Voilà donc quatre pistes qui pourraient contribuer à renforcer la gouvernance internationale des questions relatives à l’eau. En guise de conclusion, je voudrais souligner un point plus général, dont les considérations précédentes ne sont qu’une illustration. Il est hautement louable de consacrer des énergies à créer de nouvelles structures internationales pour protéger l’environnement. Mais tout autant d’énergies devraient aussi être utilisées à mettre à profit ce qui est déjà là.
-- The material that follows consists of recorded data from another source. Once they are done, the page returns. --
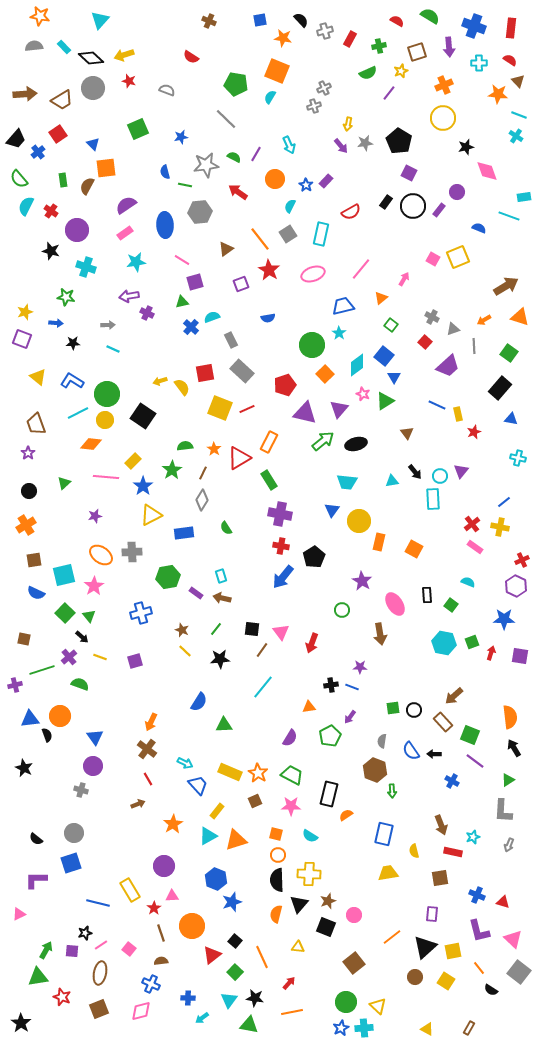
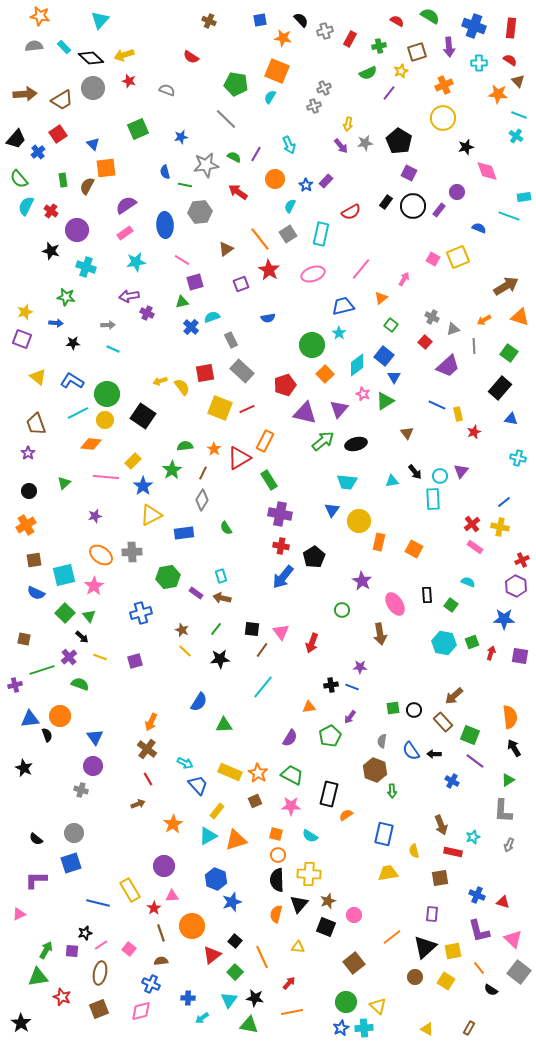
orange rectangle at (269, 442): moved 4 px left, 1 px up
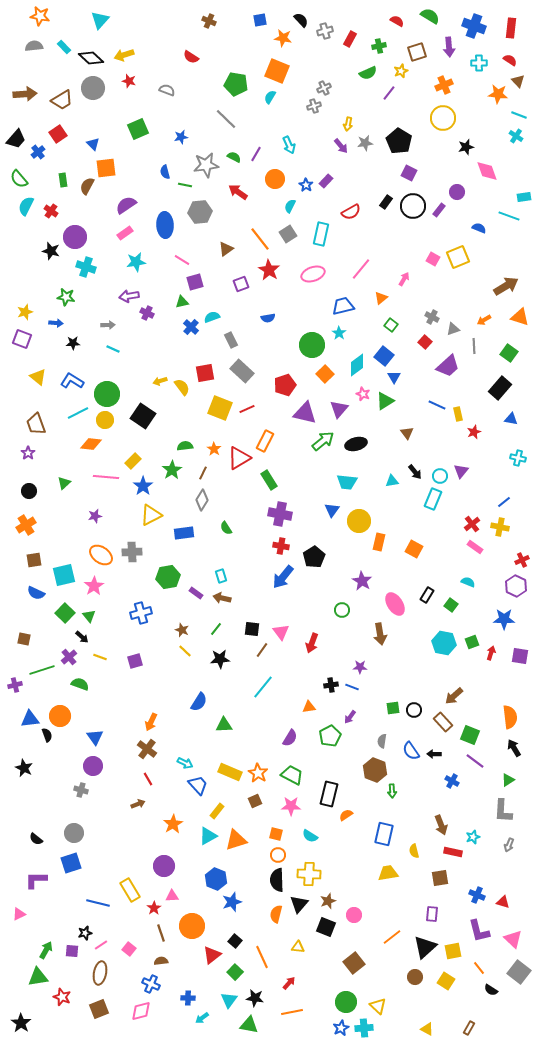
purple circle at (77, 230): moved 2 px left, 7 px down
cyan rectangle at (433, 499): rotated 25 degrees clockwise
black rectangle at (427, 595): rotated 35 degrees clockwise
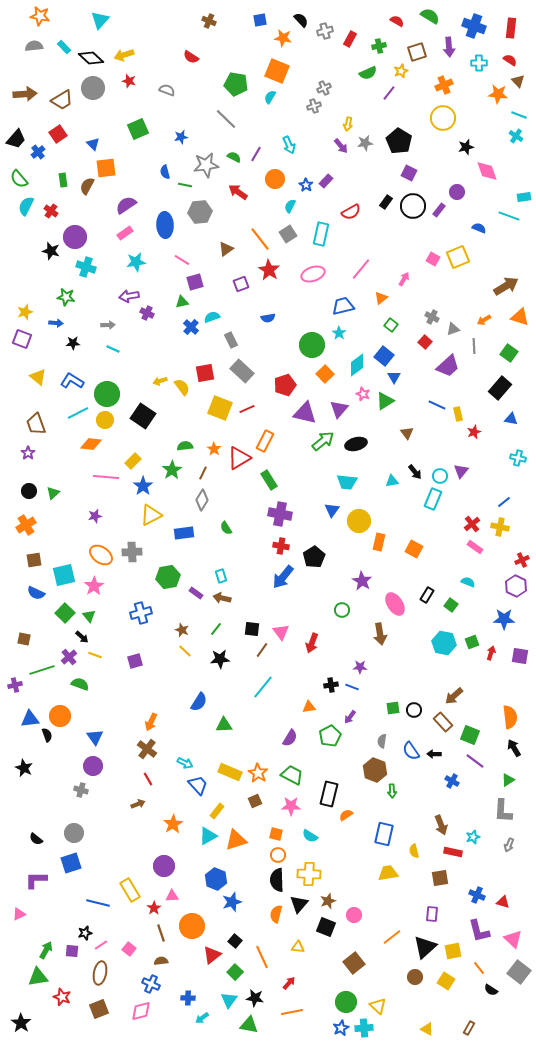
green triangle at (64, 483): moved 11 px left, 10 px down
yellow line at (100, 657): moved 5 px left, 2 px up
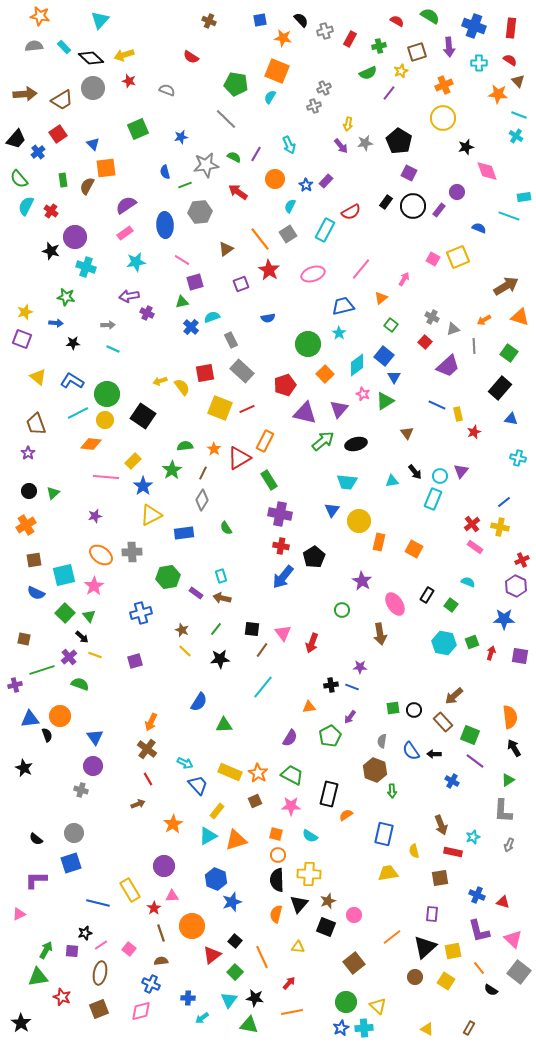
green line at (185, 185): rotated 32 degrees counterclockwise
cyan rectangle at (321, 234): moved 4 px right, 4 px up; rotated 15 degrees clockwise
green circle at (312, 345): moved 4 px left, 1 px up
pink triangle at (281, 632): moved 2 px right, 1 px down
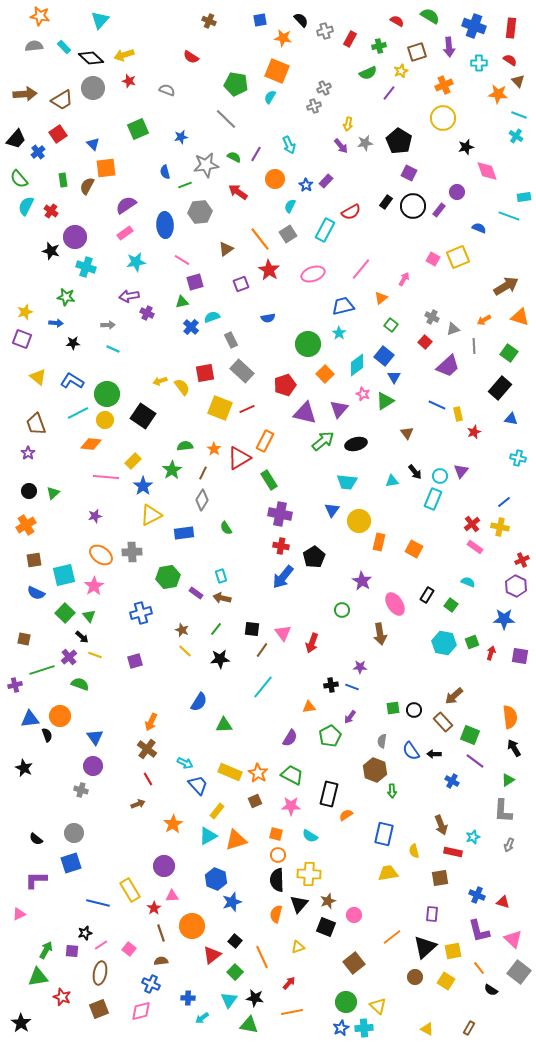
yellow triangle at (298, 947): rotated 24 degrees counterclockwise
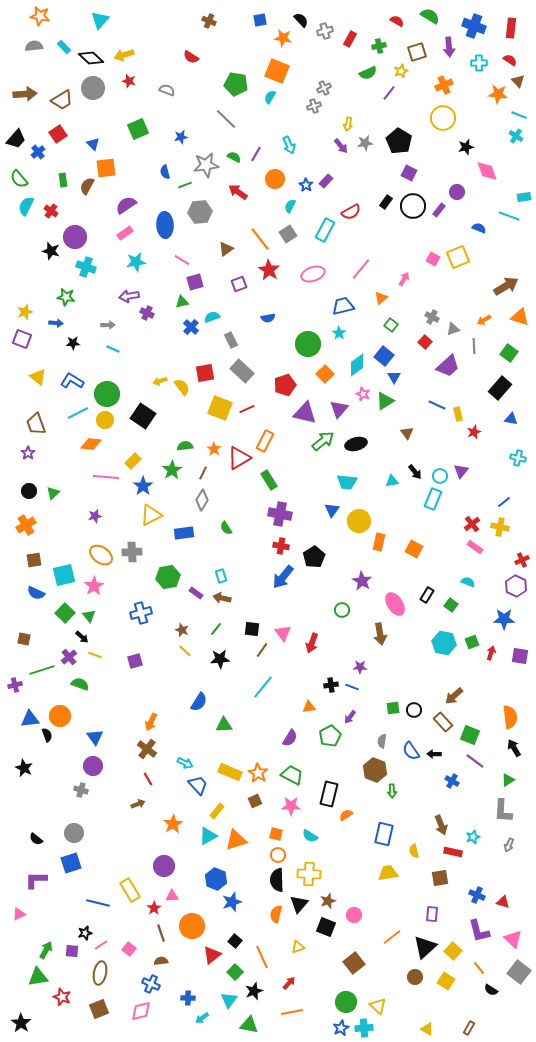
purple square at (241, 284): moved 2 px left
yellow square at (453, 951): rotated 36 degrees counterclockwise
black star at (255, 998): moved 1 px left, 7 px up; rotated 30 degrees counterclockwise
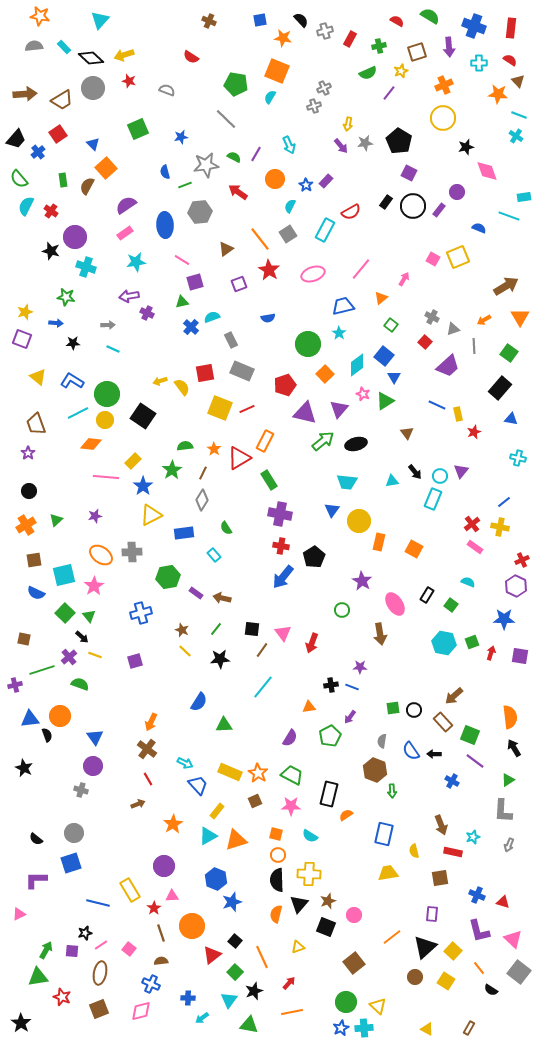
orange square at (106, 168): rotated 35 degrees counterclockwise
orange triangle at (520, 317): rotated 42 degrees clockwise
gray rectangle at (242, 371): rotated 20 degrees counterclockwise
green triangle at (53, 493): moved 3 px right, 27 px down
cyan rectangle at (221, 576): moved 7 px left, 21 px up; rotated 24 degrees counterclockwise
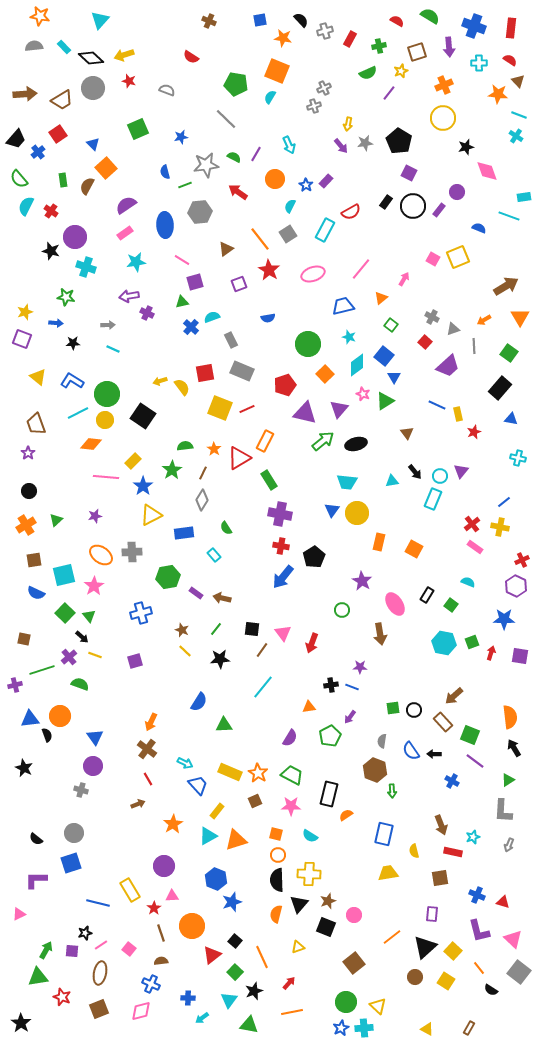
cyan star at (339, 333): moved 10 px right, 4 px down; rotated 16 degrees counterclockwise
yellow circle at (359, 521): moved 2 px left, 8 px up
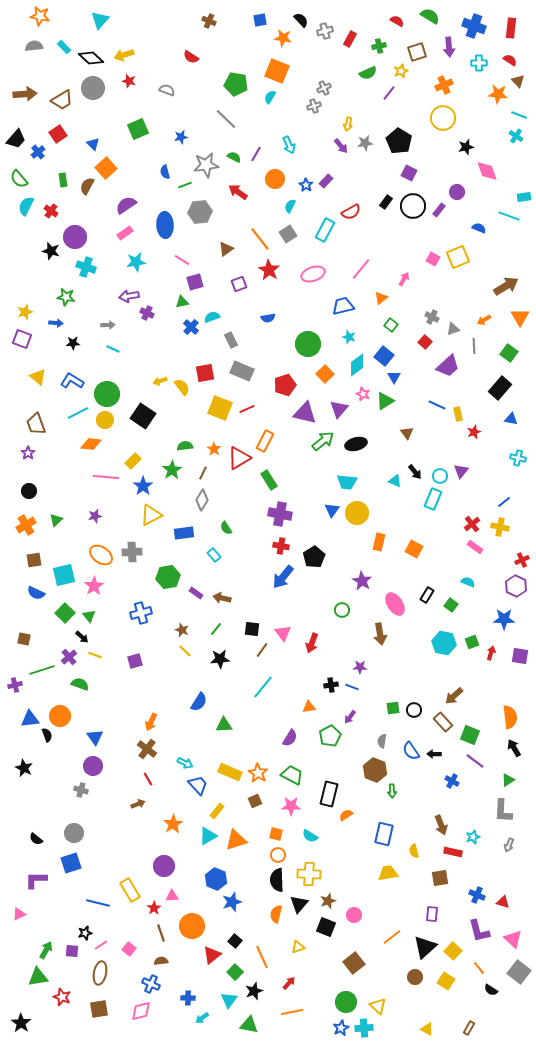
cyan triangle at (392, 481): moved 3 px right; rotated 32 degrees clockwise
brown square at (99, 1009): rotated 12 degrees clockwise
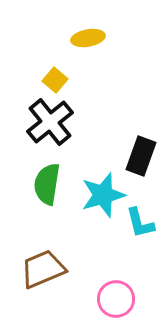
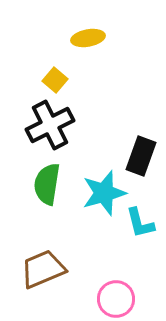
black cross: moved 3 px down; rotated 12 degrees clockwise
cyan star: moved 1 px right, 2 px up
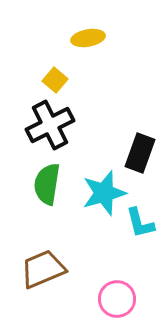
black rectangle: moved 1 px left, 3 px up
pink circle: moved 1 px right
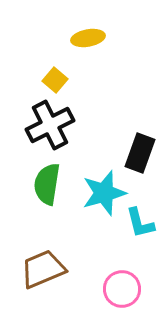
pink circle: moved 5 px right, 10 px up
La Convention de Ramsar en offre un bon exemple.
Cet article est paru dans Le Temps du 4 octobre 2011
Jorge Viñuales enseigne à l’Institut depuis 2009. Il est professeur assistant en droit international et, depuis le mois de septembre 2009, le premier titulaire de la Chaire Pictet en droit international de l’environnement. Il est également directeur du Programme sur le développement durable au Centre for International Environmental Studies récemment créé par l’Institut et dirigé par le professeur Timothy Swanson. Le professeur Viñuales est, entre autres, spécialiste du droit de l’environnement, du changement climatique et des désastres naturels, de l’énergie, des ressources naturelles et du développement durable.